Queen's staffers use the new
computerized mannequin for some
hands-on experience in dealing
with life-threatening
emergency cases

By Rosemarie Bernardo
Star-Bulletin

Tapa

A computerized mannequin named "Stan" lies on a gurney in the surgery procedure room while instructor Dr. Randy Steadman simulates a hernia repair. Dr. Maughn Matsuoka administers anesthesia for the "patient."

Later, Matsuoka opens Stan's mouth and places a tube down his throat. Steadman, with a computerized tablet, makes Stan experience physiological and cardiovascular problems dealing with hypoxemia, low oxygen in a patient's blood.

Members of the medical staff react as if Stan were a live patient.

Steadman and Stan are helping medical staff at Queen's Medical Center deal with hands-on emergencies.

"This is ideal -- to prepare in advance before you see it," said Trudy Hutto, registered nurse and manager of the Queen's Same Day Surgery Center.

Also, it's a way to promote patient safety, said Dr. Della Lin, chief of the Department of Anesthesiology.


By Kathryn Bender, Star-Bulletin
Stan's medical profile can be changed to reflect the
reactions of men or women, young or old, healthy or ill.



Stan, short for standard man as named by Steadman, is controlled by computer software that allows the instructor to monitor and direct students.

It can simulate different programmed conditions such as heart failure, collapsed lung or an allergic reaction. Its profile can be changed to a man or a women, old or young, healthy or ill.

The mannequin, a product of Florida-based Medical Education Techologies Inc., responds to the medication in the same manner a person would, Hutto said.

Each drug injected into the mannequin is bar coded and scanned through a machine. The machine recognizes the drug and the amount, she said, and simulates cardiovascular, pulmonary and physiological responses.

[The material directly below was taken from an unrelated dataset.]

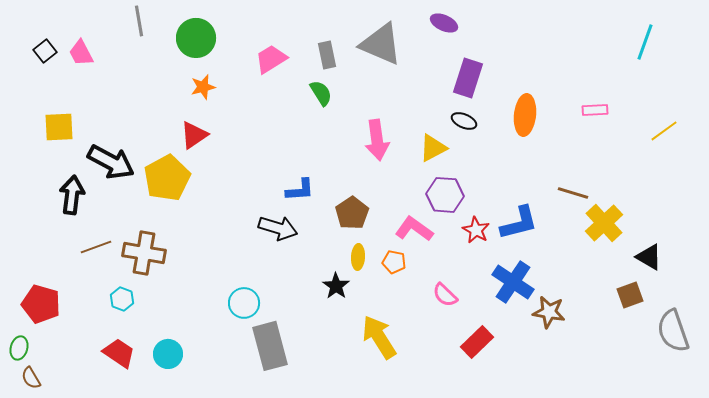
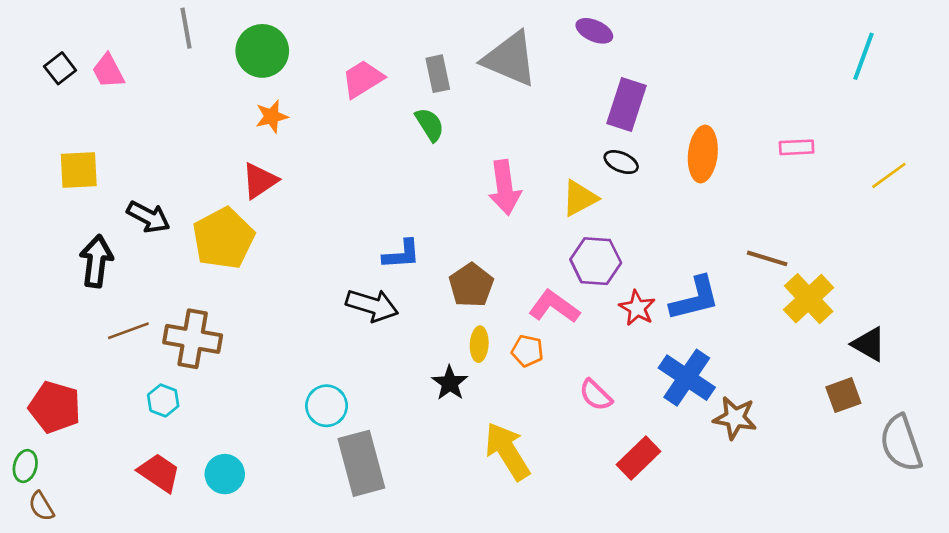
black arrow: (111, 162) -> (148, 217), size x0.7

"We practice repeatedly situations they may not see in real life," said Steadman, an anesthesiologist from the University of California-Los Angeles Medical Center.

People, indeed, experience heart stoppage, or a collapsed lung, or an allergic reaction to medication, he said. "But you can't systematically train people in those events."

"With this, you can guarantee that they have a situation that they need to practice on and be educated on," said Steadman. "If a real event occurs, they would have had some prior experience with that."